I'm running into an issue where my workflow's memory usage and it's runtime increases each scheduled run. And only the last JS code block and loop block where I'm sending emails and updating records is increasing in runtime. All other blocks are ms long.
image

I've been tasked with sending aprox. 1.7 million emails to our users. It's a general policy update that everyone legally needs.

The first pattern I saw was a JS code block that was increasing in runtime length each run- adding a couple seconds each time. This Js code block was running a loop with a call to the resend send batch email api endpoint, sending an email object with html markup and 50 email addresses with a subject and from field, then calling a workflow function to batch update records that were inserted into a postgres table. Here's that current code block:

const delay = (ms) => new Promise((resolve) => setTimeout(resolve, ms));
const timestamp = moment().format();

const results = [];
for (const [index, value] of create100EmailObjects.data.entries()) {
  // Trigger the email sending function and wait for it to complete
  const result = await sendEmailLoopBlock_lambda.trigger();

  // create objects to batch update the current chunk of emails going out
  const emailsForQuery = value.map((email) => ({
    email: email,
    status: "sent",
    sent_at: timestamp,
    error_message: "none",
  }));

  await updateUserRecords(emailsForQuery);

  results.push(result);

  await delay(150);
}

// Return all the results once the loop is done
return results;

This is all in a loop block currently with the lambda being a rest api request to resend's batch email endpoint.
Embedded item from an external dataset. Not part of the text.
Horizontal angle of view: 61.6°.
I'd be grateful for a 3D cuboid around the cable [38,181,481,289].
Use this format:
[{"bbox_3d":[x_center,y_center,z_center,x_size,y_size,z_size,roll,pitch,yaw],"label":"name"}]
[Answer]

This was all happening initially in a JS code block and then I decided to break out this process into separate blocks not knowing if that would remove the memory issue. But that did not work either.
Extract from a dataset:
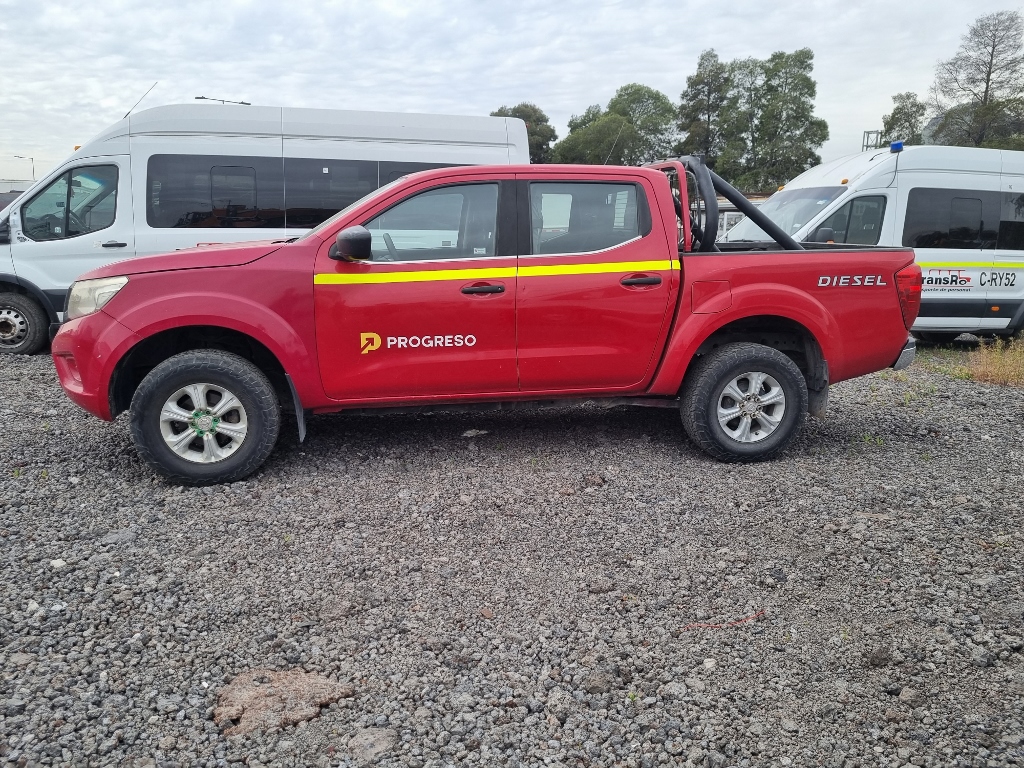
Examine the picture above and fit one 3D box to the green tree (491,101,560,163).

The first blocks in the code are querying the 1.7. mil emails from a redshift db table, then another block is running simultaneously to query the postgresql table that has records of the emails that have already been sent. I'm filtering out the user emails that have already received the email and then in another JS code block, I'm creating a large array of email arrays from 4900 emails. Each array has 49 emails to send to a bcc field in an email object that is being sent to the batch resend request. I'm looping through those 100 objects because I want to handle errors that may happen during sending.

I've tested different amount of emails for 49 during 1 run, 490, 980, 1960 to 4900. There is a slow increase in the memory used during each run per the screenshot no matter how I refactor the workflow itself.

Has anyone run into something similar? Am I just handling large amounts of data incorrectly?

Any input is appreciated! Thank you!

1 Like

Hey @micriver - that's a lot of emails!

I spent some time digging into this and have some insights to share. First, the ~86MB usage that you see here is actually a rough measure of data transferred to and from your workflow and not of memory. This comes from a time past when our pricing model for workflows was based on ingress/egress and not on the number of runs. It seems natural that there would be some degree of variation between runs, so I don't believe there is any underlying issue there.

It's much harder to say what might be causing an observed increase in runtime for that particular block. In your testing, how many times have you let the workflow execute and how much as the runtime changed? Are you able to share that data?